As observações Hubble de NGC 346, em meados dos anos 2000, revelaram muitas estrelas com cerca de 20 a 30 milhões de anos que pareciam ter ainda discos de formação planetária à sua volta. Este facto contraria a crença convencional de que tais discos se dissipariam ao fim de 2 ou 3 milhões de anos.

“As descobertas do Hubble foram controversas, indo contra não só a evidência empírica na nossa Galáxia, mas também contra os modelos atuais”, disse De Marchi. “Isto era intrigante, mas sem uma forma de obter espetros dessas estrelas, não podíamos realmente estabelecer se estávamos a testemunhar uma acreção genuína e a presença de discos, ou apenas alguns efeitos artificiais”.

Agora, graças à sensibilidade e resolução do Webb, os cientistas têm os primeiros espetros de estrelas em formação, semelhantes ao Sol, e dos seus ambientes imediatos numa galáxia próxima.

“Vemos que estas estrelas estão de facto rodeadas por discos e ainda estão no processo de engolir material, mesmo com a idade relativamente avançada de 20 ou 30 milhões de anos”, disse De Marchi. “Isto também implica que os planetas têm mais tempo para se formarem e crescerem à volta destas estrelas do que em regiões de formação estelar próximas na nossa própria Galáxia”.

Uma nova forma de pensar

Esta descoberta refuta as previsões teóricas anteriores, segundo as quais, quando há poucos elementos mais pesados no gás em torno do disco, a estrela sopraria para longe, e muito rapidamente, este disco. Assim, a vida do disco seria muito curta, mesmo inferior a um milhão de anos. Mas se um disco não fica à volta da estrela o tempo suficiente para que os grãos de poeira se colem e formem seixos que se tornam no núcleo de um planeta, como é que os planetas se podem formar?

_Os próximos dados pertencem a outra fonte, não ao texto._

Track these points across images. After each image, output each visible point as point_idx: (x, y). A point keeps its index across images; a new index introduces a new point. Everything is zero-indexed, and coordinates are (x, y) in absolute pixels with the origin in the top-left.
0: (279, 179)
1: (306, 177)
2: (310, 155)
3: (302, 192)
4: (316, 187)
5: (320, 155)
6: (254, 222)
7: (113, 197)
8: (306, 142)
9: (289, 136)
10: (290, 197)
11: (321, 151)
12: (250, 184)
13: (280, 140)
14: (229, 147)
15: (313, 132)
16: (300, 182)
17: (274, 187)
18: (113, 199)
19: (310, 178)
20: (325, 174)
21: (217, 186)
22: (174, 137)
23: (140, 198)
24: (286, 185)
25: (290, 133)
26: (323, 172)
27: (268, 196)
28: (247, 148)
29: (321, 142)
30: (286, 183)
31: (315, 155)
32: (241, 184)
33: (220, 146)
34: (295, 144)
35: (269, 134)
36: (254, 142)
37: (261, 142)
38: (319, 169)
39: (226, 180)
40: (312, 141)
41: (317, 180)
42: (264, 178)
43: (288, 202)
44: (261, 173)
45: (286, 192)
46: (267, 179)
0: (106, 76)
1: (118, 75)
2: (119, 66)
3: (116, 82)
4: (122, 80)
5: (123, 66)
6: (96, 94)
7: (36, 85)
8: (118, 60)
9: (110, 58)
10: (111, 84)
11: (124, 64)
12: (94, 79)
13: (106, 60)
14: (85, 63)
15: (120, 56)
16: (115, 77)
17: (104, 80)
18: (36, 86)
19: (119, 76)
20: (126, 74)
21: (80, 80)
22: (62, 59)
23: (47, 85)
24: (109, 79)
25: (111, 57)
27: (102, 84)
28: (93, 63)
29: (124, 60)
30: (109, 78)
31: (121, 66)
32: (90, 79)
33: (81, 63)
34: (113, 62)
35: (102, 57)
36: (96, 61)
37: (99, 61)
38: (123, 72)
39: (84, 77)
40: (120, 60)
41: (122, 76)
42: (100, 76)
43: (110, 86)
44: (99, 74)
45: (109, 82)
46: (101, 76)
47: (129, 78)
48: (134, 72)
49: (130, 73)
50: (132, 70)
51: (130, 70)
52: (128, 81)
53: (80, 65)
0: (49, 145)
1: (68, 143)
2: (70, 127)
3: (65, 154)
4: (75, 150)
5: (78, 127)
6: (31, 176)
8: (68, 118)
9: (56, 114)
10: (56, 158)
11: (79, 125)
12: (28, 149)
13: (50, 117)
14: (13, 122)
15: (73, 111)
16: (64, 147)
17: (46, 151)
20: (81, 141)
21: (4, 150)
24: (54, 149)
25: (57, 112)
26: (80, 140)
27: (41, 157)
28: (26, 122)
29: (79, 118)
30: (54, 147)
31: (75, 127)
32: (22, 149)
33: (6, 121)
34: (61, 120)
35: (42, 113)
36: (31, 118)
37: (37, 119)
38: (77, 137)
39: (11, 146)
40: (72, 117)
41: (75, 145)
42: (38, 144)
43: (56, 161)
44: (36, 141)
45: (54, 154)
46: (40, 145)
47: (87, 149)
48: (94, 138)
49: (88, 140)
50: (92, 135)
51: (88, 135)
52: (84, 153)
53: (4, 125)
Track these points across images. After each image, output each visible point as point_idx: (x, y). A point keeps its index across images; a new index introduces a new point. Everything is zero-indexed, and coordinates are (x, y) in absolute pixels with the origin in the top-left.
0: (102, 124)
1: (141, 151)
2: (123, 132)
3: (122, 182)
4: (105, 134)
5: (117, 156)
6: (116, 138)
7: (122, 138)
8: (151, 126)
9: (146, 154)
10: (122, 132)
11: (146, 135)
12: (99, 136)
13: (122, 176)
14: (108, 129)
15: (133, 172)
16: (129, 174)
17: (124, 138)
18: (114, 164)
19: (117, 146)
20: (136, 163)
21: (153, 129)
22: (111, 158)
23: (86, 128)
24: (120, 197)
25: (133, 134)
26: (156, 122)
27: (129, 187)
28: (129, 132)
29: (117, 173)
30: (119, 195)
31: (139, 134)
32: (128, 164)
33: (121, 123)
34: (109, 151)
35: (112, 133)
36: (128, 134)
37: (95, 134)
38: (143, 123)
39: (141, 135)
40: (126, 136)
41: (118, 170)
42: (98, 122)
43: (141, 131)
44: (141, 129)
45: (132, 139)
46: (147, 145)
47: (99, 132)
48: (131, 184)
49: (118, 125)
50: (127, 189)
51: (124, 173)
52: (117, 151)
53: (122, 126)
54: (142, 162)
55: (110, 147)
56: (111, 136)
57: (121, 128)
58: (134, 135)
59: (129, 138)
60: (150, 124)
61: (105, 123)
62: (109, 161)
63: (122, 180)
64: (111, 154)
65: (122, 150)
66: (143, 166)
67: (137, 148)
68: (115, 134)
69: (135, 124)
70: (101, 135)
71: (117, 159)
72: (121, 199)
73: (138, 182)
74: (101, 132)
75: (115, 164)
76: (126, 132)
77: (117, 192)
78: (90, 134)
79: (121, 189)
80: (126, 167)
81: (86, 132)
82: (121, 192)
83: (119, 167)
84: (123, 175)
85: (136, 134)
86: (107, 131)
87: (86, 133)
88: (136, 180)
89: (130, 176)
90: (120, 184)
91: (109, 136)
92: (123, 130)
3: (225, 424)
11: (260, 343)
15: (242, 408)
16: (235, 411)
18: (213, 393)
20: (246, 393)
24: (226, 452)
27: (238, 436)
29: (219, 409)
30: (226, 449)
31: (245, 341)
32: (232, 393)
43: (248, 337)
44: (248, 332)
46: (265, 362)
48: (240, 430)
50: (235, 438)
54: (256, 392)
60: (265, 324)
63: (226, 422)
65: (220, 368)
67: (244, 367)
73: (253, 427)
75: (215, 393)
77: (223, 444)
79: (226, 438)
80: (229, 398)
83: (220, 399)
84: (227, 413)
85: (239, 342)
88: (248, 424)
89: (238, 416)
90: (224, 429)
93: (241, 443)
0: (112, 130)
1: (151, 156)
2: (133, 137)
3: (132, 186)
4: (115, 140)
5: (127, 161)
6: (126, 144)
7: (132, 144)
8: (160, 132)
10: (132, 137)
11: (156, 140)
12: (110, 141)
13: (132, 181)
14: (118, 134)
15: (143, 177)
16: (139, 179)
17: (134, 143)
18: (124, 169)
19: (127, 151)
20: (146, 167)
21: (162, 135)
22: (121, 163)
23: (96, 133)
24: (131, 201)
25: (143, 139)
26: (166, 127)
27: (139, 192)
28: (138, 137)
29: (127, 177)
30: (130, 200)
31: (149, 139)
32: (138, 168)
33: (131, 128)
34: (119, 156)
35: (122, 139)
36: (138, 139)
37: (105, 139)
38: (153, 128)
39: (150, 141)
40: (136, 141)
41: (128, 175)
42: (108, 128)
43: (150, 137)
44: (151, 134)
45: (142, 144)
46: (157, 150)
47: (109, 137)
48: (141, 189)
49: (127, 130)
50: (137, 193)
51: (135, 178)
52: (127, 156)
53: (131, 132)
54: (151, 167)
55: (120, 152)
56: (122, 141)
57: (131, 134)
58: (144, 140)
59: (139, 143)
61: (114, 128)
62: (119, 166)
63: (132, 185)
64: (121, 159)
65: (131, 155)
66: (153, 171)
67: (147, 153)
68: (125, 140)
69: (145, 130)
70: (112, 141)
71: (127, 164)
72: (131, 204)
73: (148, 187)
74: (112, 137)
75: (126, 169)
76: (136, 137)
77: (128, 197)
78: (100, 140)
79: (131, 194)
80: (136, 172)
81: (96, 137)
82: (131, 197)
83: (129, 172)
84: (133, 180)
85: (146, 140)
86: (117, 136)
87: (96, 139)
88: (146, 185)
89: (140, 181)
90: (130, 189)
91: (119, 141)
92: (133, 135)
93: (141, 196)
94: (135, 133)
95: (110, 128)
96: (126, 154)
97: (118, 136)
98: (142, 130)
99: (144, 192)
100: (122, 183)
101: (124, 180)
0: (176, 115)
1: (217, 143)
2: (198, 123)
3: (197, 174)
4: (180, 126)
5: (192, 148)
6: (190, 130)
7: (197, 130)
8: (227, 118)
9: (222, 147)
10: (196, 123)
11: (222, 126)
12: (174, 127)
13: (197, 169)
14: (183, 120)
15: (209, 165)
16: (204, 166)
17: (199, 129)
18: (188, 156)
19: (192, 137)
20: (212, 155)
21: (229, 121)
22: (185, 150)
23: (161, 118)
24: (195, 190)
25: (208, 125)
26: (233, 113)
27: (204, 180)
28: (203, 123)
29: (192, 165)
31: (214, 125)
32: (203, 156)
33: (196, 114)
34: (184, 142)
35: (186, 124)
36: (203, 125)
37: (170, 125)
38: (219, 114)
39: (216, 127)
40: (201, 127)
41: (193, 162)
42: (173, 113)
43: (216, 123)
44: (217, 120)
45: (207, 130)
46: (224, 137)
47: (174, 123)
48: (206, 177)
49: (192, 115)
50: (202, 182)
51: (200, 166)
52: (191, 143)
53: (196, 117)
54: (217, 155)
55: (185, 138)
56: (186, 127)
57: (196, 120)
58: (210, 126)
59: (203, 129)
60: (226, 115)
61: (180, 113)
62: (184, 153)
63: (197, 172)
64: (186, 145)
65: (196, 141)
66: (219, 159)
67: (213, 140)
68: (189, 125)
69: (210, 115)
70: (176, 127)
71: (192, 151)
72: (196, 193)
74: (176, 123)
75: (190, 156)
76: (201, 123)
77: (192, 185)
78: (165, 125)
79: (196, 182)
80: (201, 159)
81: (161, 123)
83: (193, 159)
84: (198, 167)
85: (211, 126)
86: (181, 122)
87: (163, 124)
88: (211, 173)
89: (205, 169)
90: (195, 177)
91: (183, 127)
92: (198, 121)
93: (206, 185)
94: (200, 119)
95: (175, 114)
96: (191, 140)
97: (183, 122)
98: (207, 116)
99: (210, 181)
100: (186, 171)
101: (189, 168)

Os investigadores explicaram que podem existir dois mecanismos distintos, ou mesmo uma combinação, para que os discos de formação planetária persistam em ambientes com poucos elementos mais pesados.

Em primeiro lugar, para poder soprar o disco para longe, a estrela aplica pressão de radiação. Para que esta pressão seja eficaz, os elementos mais pesados do que o hidrogénio e o hélio teriam de residir no gás. Mas o massivo enxame estelar NGC 346 tem apenas cerca de dez por cento dos elementos mais pesados que estão presentes na composição química do nosso Sol. Talvez uma estrela deste enxame demore mais tempo a dispersar o seu disco.

A segunda possibilidade é que, para uma estrela semelhante ao Sol se formar quando há poucos elementos mais pesados, teria de começar a partir de uma nuvem de gás maior. Uma nuvem de gás maior produzirá um disco maior. Assim, há mais massa no disco e, por conseguinte, demoraria mais tempo a expulsar o disco, mesmo que a pressão da radiação funcionasse da mesma forma.

“Com mais matéria à volta das estrelas, a acreção dura mais tempo”, disse Sabbi. “Os discos demoram dez vezes mais tempo a desaparecer. Isto tem implicações na forma como um planeta se forma e no tipo de arquitetura de sistema que se pode ter nestes diferentes ambientes. Isto é muito excitante”.

O artigo científico da equipa foi publicado na edição de 16 de dezembro de 2024 da revista The Astrophysical Journal.